- **Task requirements**: Copy out the full review below on rabbit holes and the film SOMETHING IN THE DIRT, word for word.

- **Exercise passage**:
--- START ---

With all due credit to Lewis Carroll, the concept of the “rabbit hole” has become so prevalent that it crops up in virtually every person’s daily life. This is, of course, thanks in major part to the internet, an interactive way station that’s practically designed to foster and develop rabbit holes of all kinds, from the benign breadcrumbing of information to leading the way down malicious paths of indoctrination and radicalization. Conspiracy theories used to be the near-exclusive province of those with mental illness issues who let their lives fall by the wayside as they devoted all their time to the pursuit of what they believed to be the truth. Now, however, anyone from a high-level CEO to a suburban homemaker can find themselves obsessing over unexplained minutiae with just a few clicks or smartphone taps. The number of people falling down these rabbit holes has likely doubled over the last two years of the COVID-19 pandemic, thanks to things like lockdowns and working from home keeping people more isolated and stationary. As current leaders and innovators of trippy indie genre movies, filmmakers Justin Benson and Aaron Moorhead acknowledge the current landscape of America as suffused with supposed conspiracies with their latest work, SOMETHING IN THE DIRT. The film reflects both the locked down, increasingly uncertain and paranoid mood of the country while also being a paean to DIY independent filmmaking, resulting in a movie that’s the duo’s most energetic and imaginative to date.

--- END ---

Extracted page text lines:
--- START ---

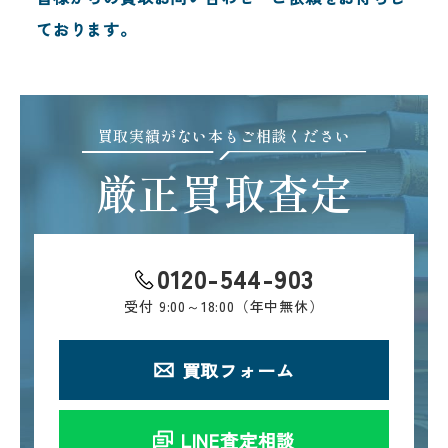
ております。
買取実績がない本もご相談ください
厳正買取査定
0120-544-903
受付
9:00～18:00（年中無休）
買取フォーム
LINE査定相談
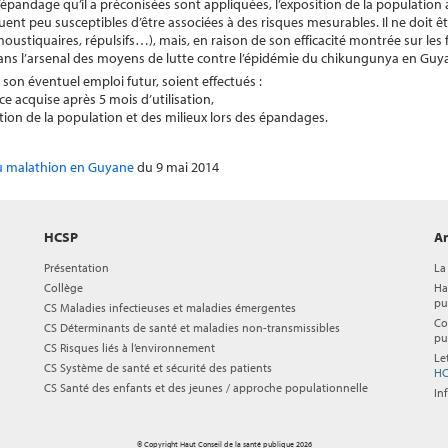
’épandage qu’il a préconisées sont appliquées, l’exposition de la population
ent peu susceptibles d’être associées à des risques mesurables. Il ne doit êtr
ustiquaires, répulsifs…), mais, en raison de son efficacité montrée sur les
 dans l’arsenal des moyens de lutte contre l’épidémie du chikungunya en Guy
on éventuel emploi futur, soient effectués :
nce acquise après 5 mois d’utilisation,
tion de la population et des milieux lors des épandages.
 du malathion en Guyane
du 9 mai 2014
HCSP
Ar
Présentation
La
Collège
Ha
pu
CS Maladies infectieuses et maladies émergentes
Co
CS Déterminants de santé et maladies non-transmissibles
pu
CS Risques liés à l’environnement
Le
CS Système de santé et sécurité des patients
HC
CS Santé des enfants et des jeunes / approche populationnelle
In
© Copyright Haut Conseil de la santé publique 2026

--- END ---

- **Response box**:
With all due credit to Lewis Carroll, the concept of the “rabbit hole” has become so prevalent that it crops up in virtually every person’s daily life. This is, of course, thanks in major part to the internet, an interactive way station that’s practically designed to foster and develop rabbit holes of all kinds, from the benign breadcrumbing of information to leading the way down malicious paths of indoctrination and radicalization. Conspiracy theories used to be the near-exclusive province of those with mental illness issues who let their lives fall by the wayside as they devoted all their time to the pursuit of what they believed to be the truth. Now, however, anyone from a high-level CEO to a suburban homemaker can find themselves obsessing over unexplained minutiae with just a few clicks or smartphone taps. The number of people falling down these rabbit holes has likely doubled over the last two years of the COVID-19 pandemic, thanks to things like lockdowns and working from home keeping people more isolated and stationary. As current leaders and innovators of trippy indie genre movies, filmmakers Justin Benson and Aaron Moorhead acknowledge the current landscape of America as suffused with supposed conspiracies with their latest work, SOMETHING IN THE DIRT. The film reflects both the locked down, increasingly uncertain and paranoid mood of the country while also being a paean to DIY independent filmmaking, resulting in a movie that’s the duo’s most energetic and imaginative to date.